Would you transcribe each entry that follows word for word, minus the images?

▸ **Records for processing**
"""
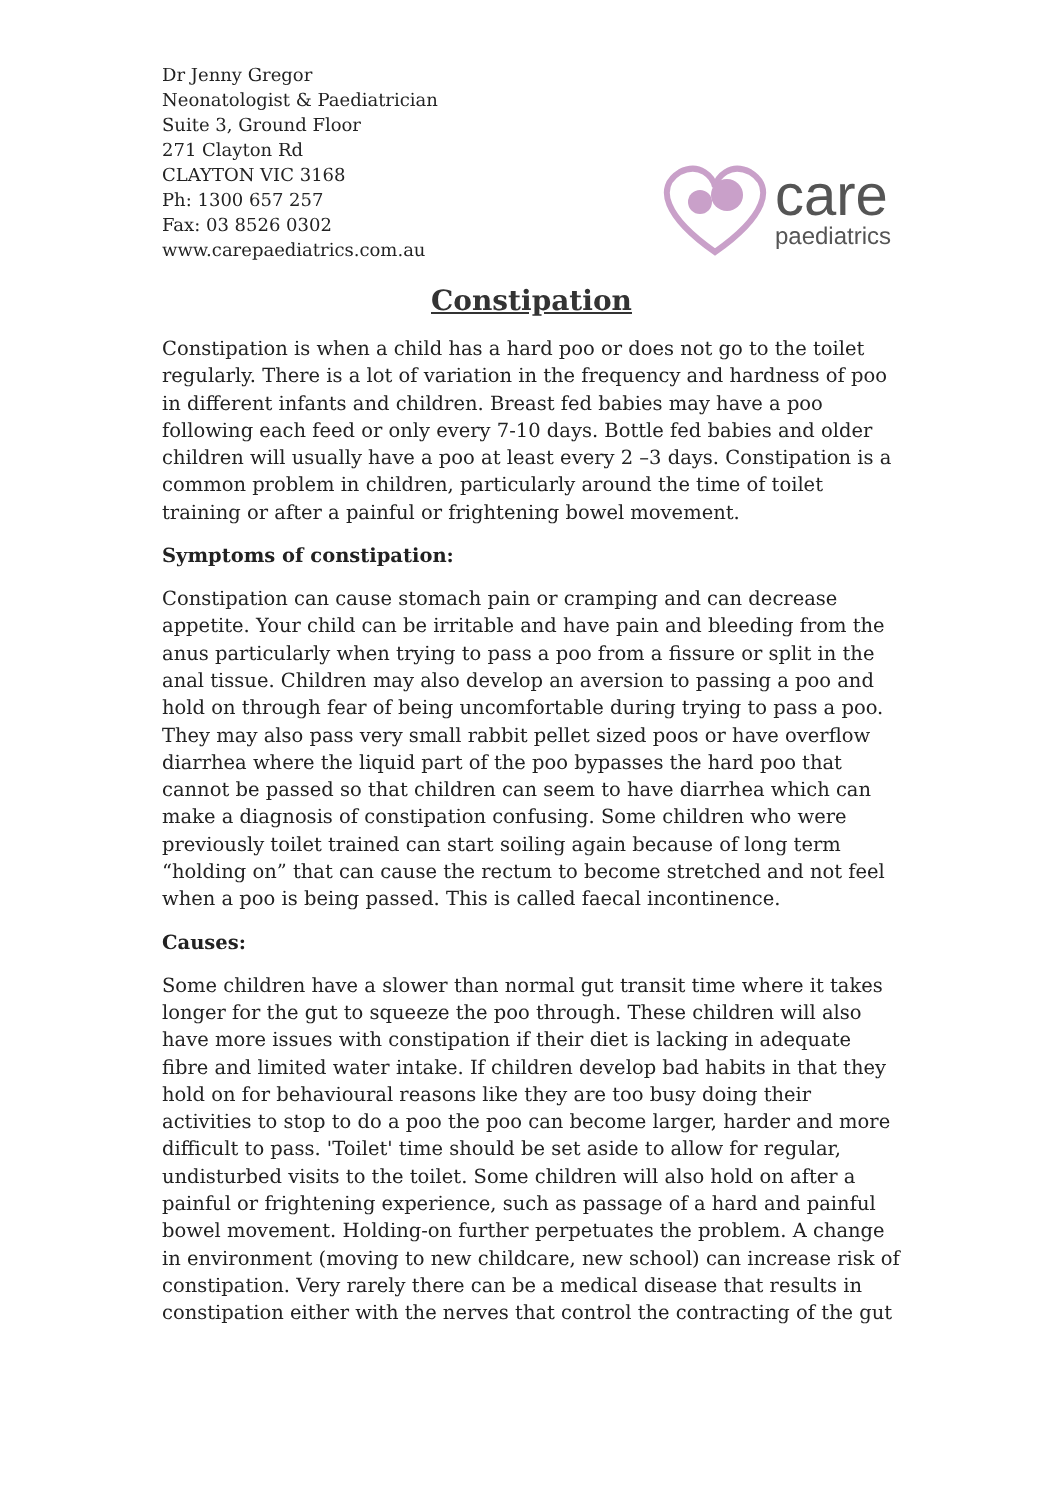Dr Jenny Gregor
Neonatologist & Paediatrician
Suite 3, Ground Floor
271 Clayton Rd
CLAYTON VIC 3168
Ph: 1300 657 257
Fax: 03 8526 0302
www.carepaediatrics.com.au
care
paediatrics
Constipation
Constipation is when a child has a hard poo or does not go to the toilet regularly. There is a lot of variation in the frequency and hardness of poo in different infants and children. Breast fed babies may have a poo following each feed or only every 7-10 days. Bottle fed babies and older children will usually have a poo at least every 2 –3 days. Constipation is a common problem in children, particularly around the time of toilet training or after a painful or frightening bowel movement.
Symptoms of constipation:
Constipation can cause stomach pain or cramping and can decrease appetite. Your child can be irritable and have pain and bleeding from the anus particularly when trying to pass a poo from a fissure or split in the anal tissue. Children may also develop an aversion to passing a poo and hold on through fear of being uncomfortable during trying to pass a poo. They may also pass very small rabbit pellet sized poos or have overflow diarrhea where the liquid part of the poo bypasses the hard poo that cannot be passed so that children can seem to have diarrhea which can make a diagnosis of constipation confusing. Some children who were previously toilet trained can start soiling again because of long term “holding on” that can cause the rectum to become stretched and not feel when a poo is being passed. This is called faecal incontinence.
Causes:
Some children have a slower than normal gut transit time where it takes longer for the gut to squeeze the poo through. These children will also have more issues with constipation if their diet is lacking in adequate fibre and limited water intake. If children develop bad habits in that they hold on for behavioural reasons like they are too busy doing their activities to stop to do a poo the poo can become larger, harder and more difficult to pass. 'Toilet' time should be set aside to allow for regular, undisturbed visits to the toilet. Some children will also hold on after a painful or frightening experience, such as passage of a hard and painful bowel movement. Holding-on further perpetuates the problem. A change in environment (moving to new childcare, new school) can increase risk of constipation. Very rarely there can be a medical disease that results in constipation either with the nerves that control the contracting of the gut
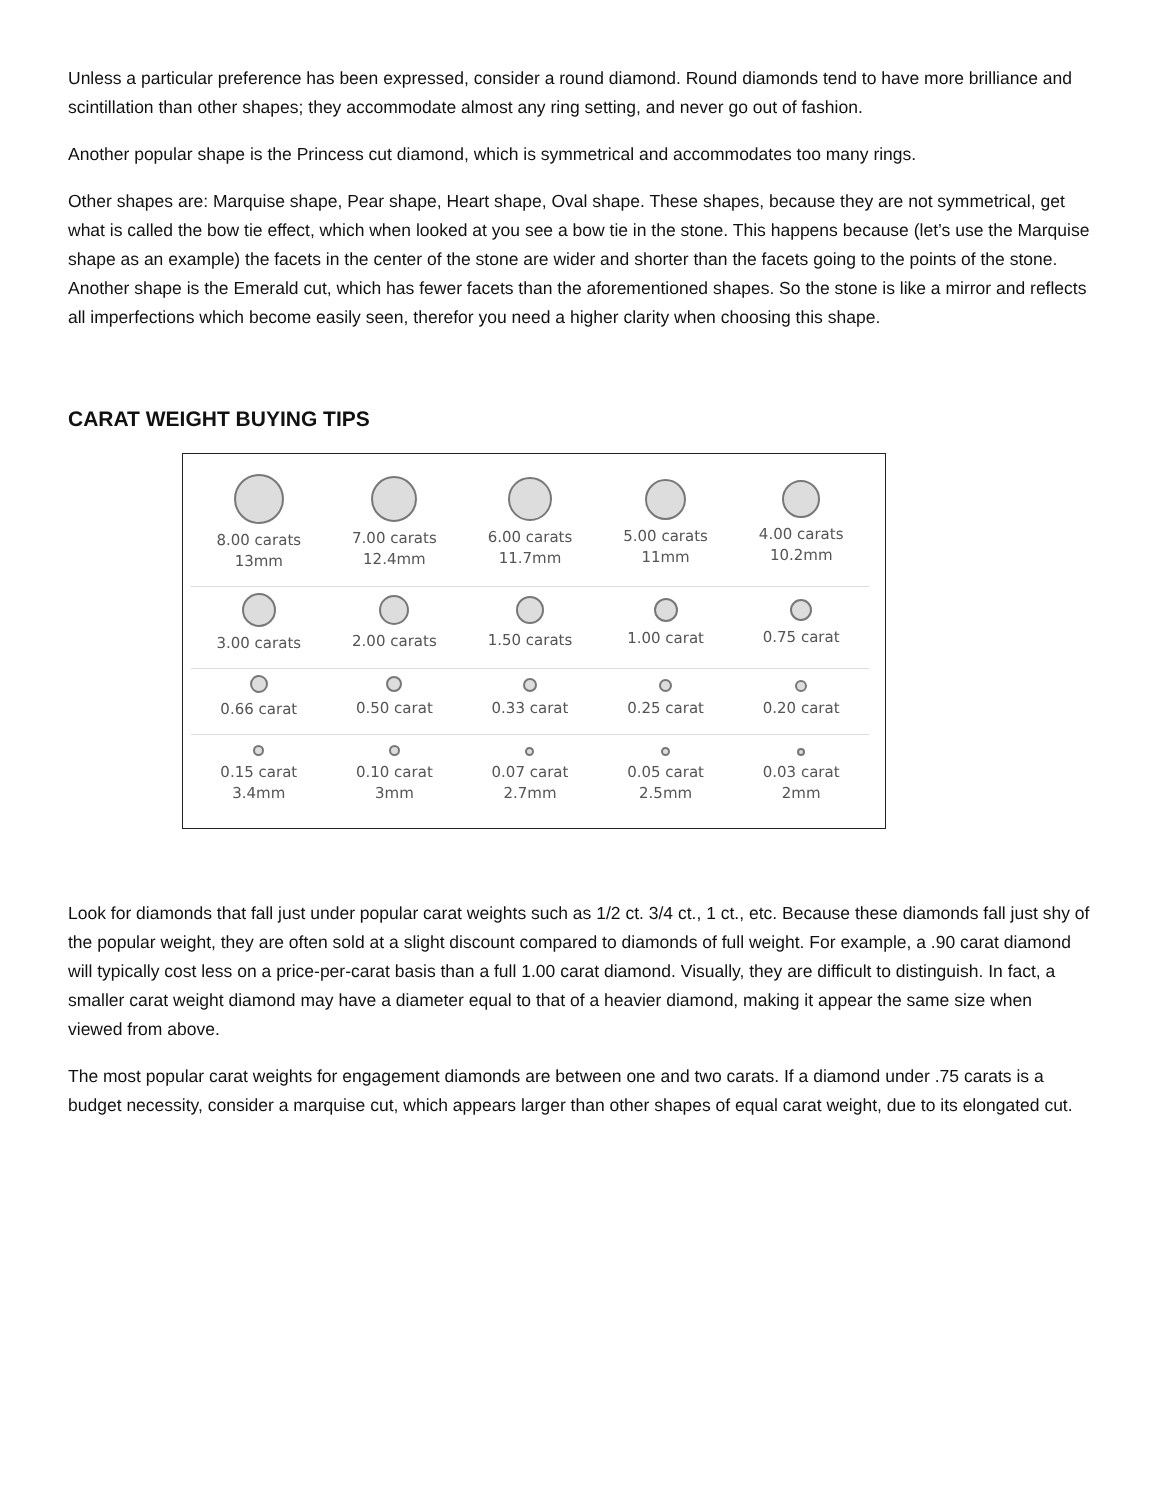Unless a particular preference has been expressed, consider a round diamond. Round diamonds tend to have more brilliance and scintillation than other shapes; they accommodate almost any ring setting, and never go out of fashion.
Another popular shape is the Princess cut diamond, which is symmetrical and accommodates too many rings.
Other shapes are: Marquise shape, Pear shape, Heart shape, Oval shape. These shapes, because they are not symmetrical, get what is called the bow tie effect, which when looked at you see a bow tie in the stone. This happens because (let’s use the Marquise shape as an example) the facets in the center of the stone are wider and shorter than the facets going to the points of the stone.
Another shape is the Emerald cut, which has fewer facets than the aforementioned shapes. So the stone is like a mirror and reflects all imperfections which become easily seen, therefor you need a higher clarity when choosing this shape.
CARAT WEIGHT BUYING TIPS
| 8.00 carats 13mm | 7.00 carats 12.4mm | 6.00 carats 11.7mm | 5.00 carats 11mm | 4.00 carats 10.2mm |
| 3.00 carats | 2.00 carats | 1.50 carats | 1.00 carat | 0.75 carat |
| 0.66 carat | 0.50 carat | 0.33 carat | 0.25 carat | 0.20 carat |
| 0.15 carat 3.4mm | 0.10 carat 3mm | 0.07 carat 2.7mm | 0.05 carat 2.5mm | 0.03 carat 2mm |
Look for diamonds that fall just under popular carat weights such as 1/2 ct. 3/4 ct., 1 ct., etc. Because these diamonds fall just shy of the popular weight, they are often sold at a slight discount compared to diamonds of full weight. For example, a .90 carat diamond will typically cost less on a price-per-carat basis than a full 1.00 carat diamond. Visually, they are difficult to distinguish. In fact, a smaller carat weight diamond may have a diameter equal to that of a heavier diamond, making it appear the same size when viewed from above.
The most popular carat weights for engagement diamonds are between one and two carats. If a diamond under .75 carats is a budget necessity, consider a marquise cut, which appears larger than other shapes of equal carat weight, due to its elongated cut.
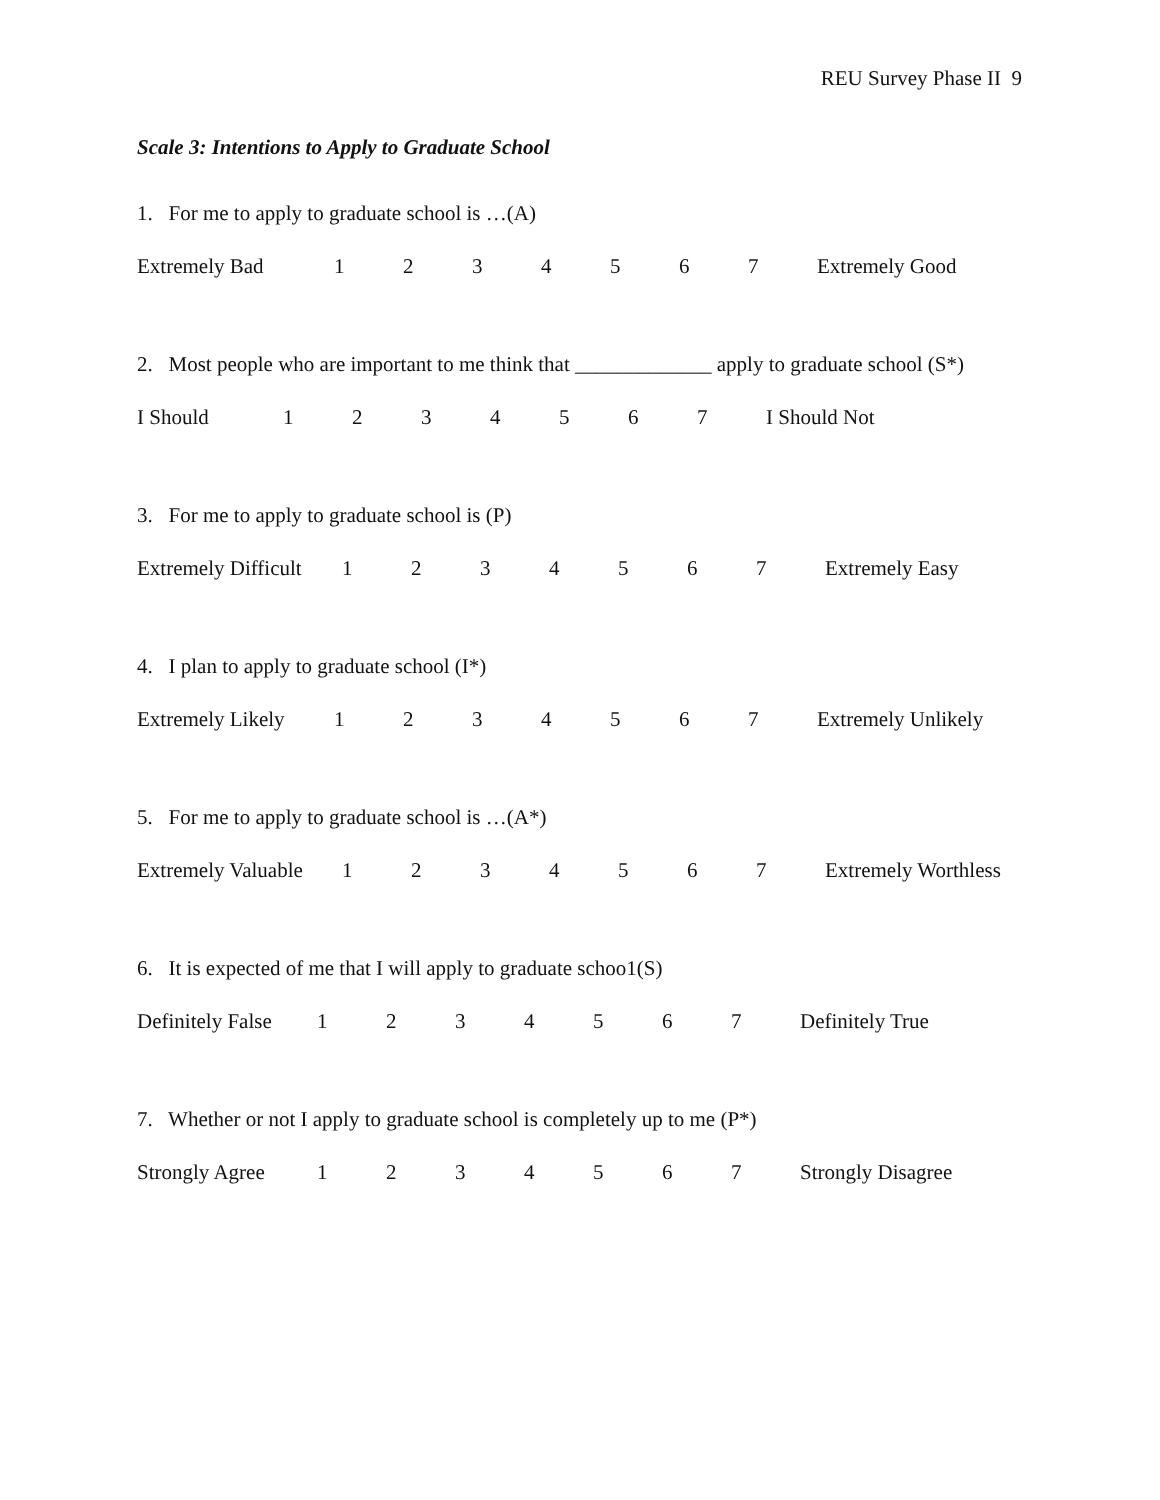REU Survey Phase II 9
Scale 3: Intentions to Apply to Graduate School
1. For me to apply to graduate school is …(A)
Extremely Bad 1 2 3 4 5 6 7 Extremely Good
2. Most people who are important to me think that _____________ apply to graduate school (S*)
I Should 1 2 3 4 5 6 7 I Should Not
3. For me to apply to graduate school is (P)
Extremely Difficult 1 2 3 4 5 6 7 Extremely Easy
4. I plan to apply to graduate school (I*)
Extremely Likely 1 2 3 4 5 6 7 Extremely Unlikely
5. For me to apply to graduate school is …(A*)
Extremely Valuable 1 2 3 4 5 6 7 Extremely Worthless
6. It is expected of me that I will apply to graduate schoo1(S)
Definitely False 1 2 3 4 5 6 7 Definitely True
7. Whether or not I apply to graduate school is completely up to me (P*)
Strongly Agree 1 2 3 4 5 6 7 Strongly Disagree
"""
▸ **Final answer**
Dr Jenny Gregor
Neonatologist & Paediatrician
Suite 3, Ground Floor
271 Clayton Rd
CLAYTON VIC 3168
Ph: 1300 657 257
Fax: 03 8526 0302
www.carepaediatrics.com.au
care
paediatrics
Constipation
Constipation is when a child has a hard poo or does not go to the toilet regularly. There is a lot of variation in the frequency and hardness of poo in different infants and children. Breast fed babies may have a poo following each feed or only every 7-10 days. Bottle fed babies and older children will usually have a poo at least every 2 –3 days. Constipation is a common problem in children, particularly around the time of toilet training or after a painful or frightening bowel movement.
Symptoms of constipation:
Constipation can cause stomach pain or cramping and can decrease appetite. Your child can be irritable and have pain and bleeding from the anus particularly when trying to pass a poo from a fissure or split in the anal tissue. Children may also develop an aversion to passing a poo and hold on through fear of being uncomfortable during trying to pass a poo. They may also pass very small rabbit pellet sized poos or have overflow diarrhea where the liquid part of the poo bypasses the hard poo that cannot be passed so that children can seem to have diarrhea which can make a diagnosis of constipation confusing. Some children who were previously toilet trained can start soiling again because of long term “holding on” that can cause the rectum to become stretched and not feel when a poo is being passed. This is called faecal incontinence.
Causes:
Some children have a slower than normal gut transit time where it takes longer for the gut to squeeze the poo through. These children will also have more issues with constipation if their diet is lacking in adequate fibre and limited water intake. If children develop bad habits in that they hold on for behavioural reasons like they are too busy doing their activities to stop to do a poo the poo can become larger, harder and more difficult to pass. 'Toilet' time should be set aside to allow for regular, undisturbed visits to the toilet. Some children will also hold on after a painful or frightening experience, such as passage of a hard and painful bowel movement. Holding-on further perpetuates the problem. A change in environment (moving to new childcare, new school) can increase risk of constipation. Very rarely there can be a medical disease that results in constipation either with the nerves that control the contracting of the gut
Unless a particular preference has been expressed, consider a round diamond. Round diamonds tend to have more brilliance and scintillation than other shapes; they accommodate almost any ring setting, and never go out of fashion.
Another popular shape is the Princess cut diamond, which is symmetrical and accommodates too many rings.
Other shapes are: Marquise shape, Pear shape, Heart shape, Oval shape. These shapes, because they are not symmetrical, get what is called the bow tie effect, which when looked at you see a bow tie in the stone. This happens because (let’s use the Marquise shape as an example) the facets in the center of the stone are wider and shorter than the facets going to the points of the stone.
Another shape is the Emerald cut, which has fewer facets than the aforementioned shapes. So the stone is like a mirror and reflects all imperfections which become easily seen, therefor you need a higher clarity when choosing this shape.
CARAT WEIGHT BUYING TIPS
| 8.00 carats 13mm | 7.00 carats 12.4mm | 6.00 carats 11.7mm | 5.00 carats 11mm | 4.00 carats 10.2mm |
| 3.00 carats | 2.00 carats | 1.50 carats | 1.00 carat | 0.75 carat |
| 0.66 carat | 0.50 carat | 0.33 carat | 0.25 carat | 0.20 carat |
| 0.15 carat 3.4mm | 0.10 carat 3mm | 0.07 carat 2.7mm | 0.05 carat 2.5mm | 0.03 carat 2mm |
Look for diamonds that fall just under popular carat weights such as 1/2 ct. 3/4 ct., 1 ct., etc. Because these diamonds fall just shy of the popular weight, they are often sold at a slight discount compared to diamonds of full weight. For example, a .90 carat diamond will typically cost less on a price-per-carat basis than a full 1.00 carat diamond. Visually, they are difficult to distinguish. In fact, a smaller carat weight diamond may have a diameter equal to that of a heavier diamond, making it appear the same size when viewed from above.
The most popular carat weights for engagement diamonds are between one and two carats. If a diamond under .75 carats is a budget necessity, consider a marquise cut, which appears larger than other shapes of equal carat weight, due to its elongated cut.
REU Survey Phase II 9
Scale 3: Intentions to Apply to Graduate School
1. For me to apply to graduate school is …(A)
Extremely Bad 1 2 3 4 5 6 7 Extremely Good
2. Most people who are important to me think that _____________ apply to graduate school (S*)
I Should 1 2 3 4 5 6 7 I Should Not
3. For me to apply to graduate school is (P)
Extremely Difficult 1 2 3 4 5 6 7 Extremely Easy
4. I plan to apply to graduate school (I*)
Extremely Likely 1 2 3 4 5 6 7 Extremely Unlikely
5. For me to apply to graduate school is …(A*)
Extremely Valuable 1 2 3 4 5 6 7 Extremely Worthless
6. It is expected of me that I will apply to graduate schoo1(S)
Definitely False 1 2 3 4 5 6 7 Definitely True
7. Whether or not I apply to graduate school is completely up to me (P*)
Strongly Agree 1 2 3 4 5 6 7 Strongly Disagree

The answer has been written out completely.